By Julie Sasse. Cattle Track Press and Tucson Museum of Art. $26
Elaine Horwitch began selling art out of the back of her station wagon in the early 1960s and it was, by all accounts, a smart career move. By the 1970s she was well on her way to establishing eponymous art galleries in Scottsdale, Santa Fe, Sedona, and Palm Springs while nurturing art markets that could hold their own among the major U.S. art centers. Her personal style — cowgirl chic, right down to her pearl-handled pistol — was dubbed the ‘Santa Fe Look’ by fashion designers, and she became the darling of collectors and celebrities alike.
Author Julie Sasse, now chief curator of the Tucson Museum of Art, was employed by Horwitch for 14 years, and with this volume she shares her memories of the creative energy and excitement she experienced firsthand. But this more than a mere memoir and homage to an inspiring mentor. With Horwitch as the fulcrum, Sasse provides a well-documented timeline of the evolution of contemporary art in the Southwest that begins before the turn of the last century, deftly illustrating how business development and tourism in the Southwest, from Phoenix to Santa Fe and from Tucson to Taos, created the conditions that ultimately made it not only a mecca for artists and architects, but also fertile ground for collectors and patrons. As a champion of contemporary Native American, Hispanic, and folk art, Horwitch, with her larger-than-life persona, played an invaluable role in launching hundreds of artists, and in the process made a major impact on the Southwest contemporary art scene. This deeply researched and highly readable book will fascinate art aficionados and cultural historians alike.
— Helene Woodhams
“Whiskey Chords and Campfire Music”
By Dexter K. Oliver (Bandit Press 2020). $12.
Early in this slim memoir by Duncan, Arizona, resident Dexter K. Oliver, he relates an emblematic tale: Having acquired a Harmony acoustic guitar, a Mel Bay chord book, and having learned the folk tune “Follow the Drinking Gourd” (said to be a guide for runaway slaves to find and follow the North Star — the brightest star in the handle of the small dipper), young Oliver lit out from his posh Connecticut boarding school, and headed to Mexico.

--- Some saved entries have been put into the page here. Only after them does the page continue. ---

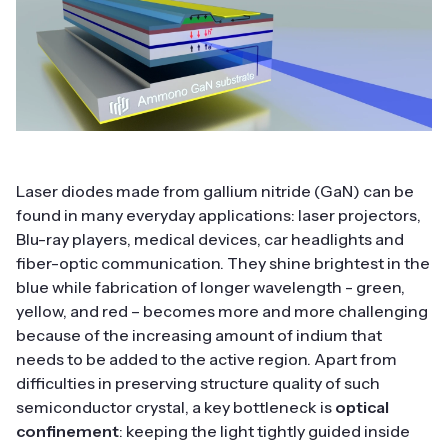
Laser diodes made from gallium nitride (GaN) can be
found in many everyday applications: laser projectors,
Blu-ray players, medical devices, car headlights and
fiber-optic communication. They shine brightest in the
blue while fabrication of longer wavelength - green,
yellow, and red – becomes more and more challenging
because of the increasing amount of indium that
needs to be added to the active region. Apart from
difficulties in preserving structure quality of such
semiconductor crystal, a key bottleneck is
optical
confinement
: keeping the light tightly guided inside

We don’t know if he actually made it there, but he got his bearings by “following the drinking gourd” south, rather than north. You have a sense, reading the account, that music has been his North Star throughout a bit of a rambling life.
Woven into the text — which chronicles Oliver’s expanding interest in American music, his growing performance skills, and his peripatetic career in wildlife field work — are songs he has written through the years. “Whiskey Chords and Campfire Music” includes guitar chords, lyrics and technical suggestions for playing his tunes. (This mandolin-playing reviewer just wishes it had melody lines as well.) The book has plenty of photos, plus appreciative references to musicians with whom Oliver and his wife Glenda have jammed or performed. Poignantly, it finishes with their final gig before COVID-19 shut down live music. A line from his song “Twenty Twenty (2020).” (“Raven’s on the windowsill, wolves are at the door ...”) demonstrates, as Oliver points out, that creative activity can become “historical snapshots.”